The end result of Stage 4 cancer is only death. Perhaps it could be said that advanced cancer, too, is open to interpretation, but I know enough about my story to foresee how it will end. There will be a net difference in lives existing on this planet at its outcome, just like with a new birth, but instead of plus, it’s a minus.

Maybe I like to think there really was some potion I drank in exchange for my ease in having my babies. It would make me feel like I traded something, that there was some choice in this. I like the notion that there was some witchcraft involved rather than some cellular breakdown at the side of my genetic road. I choose magic, I choose choice. That would make this a mythical promise fulfilled, an answer to a forgotten question I asked many many years ago.

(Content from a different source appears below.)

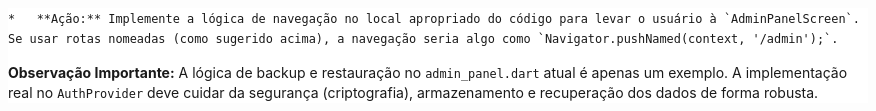     *   **Ação:** Implemente a lógica de navegação no local apropriado do código para levar o usuário à `AdminPanelScreen`. Se usar rotas nomeadas (como sugerido acima), a navegação seria algo como `Navigator.pushNamed(context, '/admin');`.

**Observação Importante:** A lógica de backup e restauração no `admin_panel.dart` atual é apenas um exemplo. A implementação real no `AuthProvider` deve cuidar da segurança (criptografia), armazenamento e recuperação dos dados de forma robusta.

A promise, like in any mythical story, I never thought would catch up with me.

I’m afraid of going through that frightening door but less so as time goes by. Things are getting more physically uncomfortable and this has the unexpected result of making the path clearer. I see the end as being a soft landing rather than something dreaded. It means no longer enduring, enduring, enduring. I’m sorry for my family, but they see what this is like. Nobody will harshly judge my willingness to go, in the end. And anyway, it’s not like I have much of a choice. This is going to happen, I will face it.

Aimée Nezavdal lived in Dundas, Ont., with her husband Frank and their children, Merrick and Ari. She died in January, aged 51.